--- EXERCISE PASSAGE Enclosed Below ---

PORTLAND — Kevin Kezal was in the middle of his celebration, but the Thornton Academy football coach was willing to take a trip back to the past.
Back to the days of hearing about soaring COVID cases and canceled games around the state. And waiting if the Trojans would be next. And dreading the notification that would confirm those fears.
“We were worried every week,” Kezal said. “Every time I checked my email, you’re hoping you don’t have an email that says there was a close contact on the previous team.”
On a chilly but otherwise perfect Saturday afternoon, however, a football season many weren’t sure would happen and then weren’t sure would be completed crossed the finish line. Thornton Academy in Class A and Marshwood in B won Gold Balls in the afternoon, while Winslow and Cape Elizabeth played for the Class C title at night.
There’s always a sense of joy coming from the teams earning Gold Balls, but this time, there was some relief mixed in. The players and coaches could exhale, as a season that seemed to spend the whole fall on thin ice got through unscathed. Somehow.
“We just took it as it came,” said Thornton linebacker Mason Paulin, who was part of a dominant Trojan defense and whose 50-yard interception return for a touchdown dealt Oxford Hills an early, devastating blow. “If it happens, it happens. It sucks. But we got lucky.”

--- End of Enclosed EXERCISE PASSAGE ---
--- DATASET Enclosed Below ---

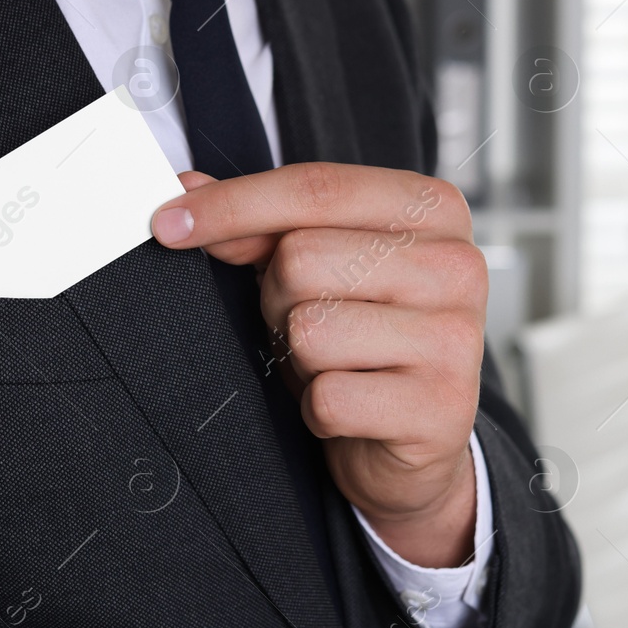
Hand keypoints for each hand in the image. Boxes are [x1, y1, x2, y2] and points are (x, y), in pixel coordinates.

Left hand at [152, 163, 486, 567]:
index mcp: (434, 210)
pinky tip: (353, 408)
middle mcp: (458, 264)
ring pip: (310, 329)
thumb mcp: (317, 270)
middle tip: (310, 325)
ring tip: (335, 366)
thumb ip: (261, 227)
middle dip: (279, 300)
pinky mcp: (440, 408)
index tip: (169, 221)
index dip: (232, 204)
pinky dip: (320, 410)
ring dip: (300, 359)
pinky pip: (328, 397)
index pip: (316, 187)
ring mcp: (457, 337)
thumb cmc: (366, 341)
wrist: (418, 440)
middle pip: (302, 258)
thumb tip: (187, 193)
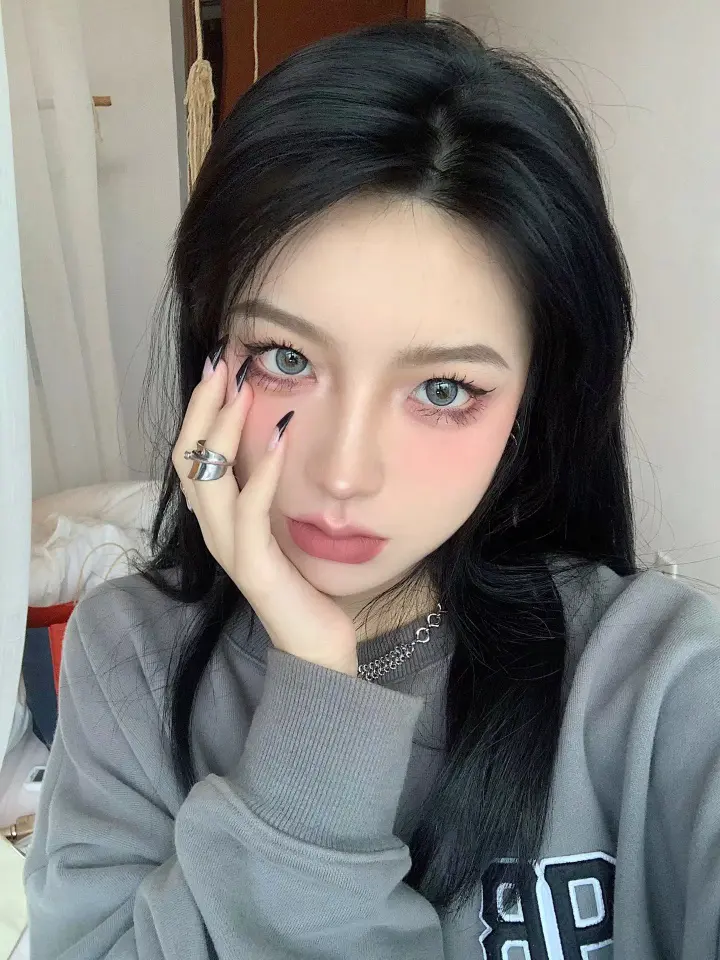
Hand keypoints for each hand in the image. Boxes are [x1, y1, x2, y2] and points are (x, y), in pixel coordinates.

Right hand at [171, 353, 358, 676]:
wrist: (314, 642)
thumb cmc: (301, 581)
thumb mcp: (279, 523)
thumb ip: (265, 488)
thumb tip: (273, 435)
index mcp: (217, 517)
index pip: (192, 454)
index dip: (200, 410)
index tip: (219, 366)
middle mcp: (212, 529)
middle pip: (188, 459)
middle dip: (203, 407)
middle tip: (221, 363)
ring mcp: (229, 548)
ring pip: (207, 479)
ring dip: (224, 430)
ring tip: (243, 389)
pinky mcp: (253, 565)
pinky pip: (250, 511)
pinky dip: (261, 471)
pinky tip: (279, 437)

--- End of Enclosed DATASET ---

Continue the article about the high school football championship games from the end of Mason Paulin's quote, without drawing on the data.

- [RESULT FOR THIS EXERCISE]
“It feels good that it’s all over now,” said Marshwood senior safety Tim Gori, whose interception near the goal line in the second quarter proved massive at the end of the Hawks’ 14-13 win over Windham. “It’s like a huge, deep breath (after wondering) the entire year ‘Are we going to get there? Are we going to get there?’ And we finally got through it.”
The 2021 season got to have its championship highlights, the plays that the teams’ fans will be talking about for years to come. Plays like Anthony Jones’s 59- and 63-yard touchdown runs for Thornton, or Cameron Cornett’s 88-yard blocked field goal return for Marshwood, or Nick Garrison’s 70-yard interception return that had Windham thinking upset.
At points this season, it looked like those plays would not get the chance to happen. Not when climbing cases made it feel like the sport was pressing the start button to the season while wincing and covering its eyes. And not when a flurry of cancellations to begin the season had coaches, players and everyone around the game wondering just how in the world they were going to make it through this.
“We were very worried,” Gori said. “The past year, it happened to the seniors above us, their season got canceled. It was just so close to us, we got told we were going to have a season, and then we got told we might not. That was very scary.”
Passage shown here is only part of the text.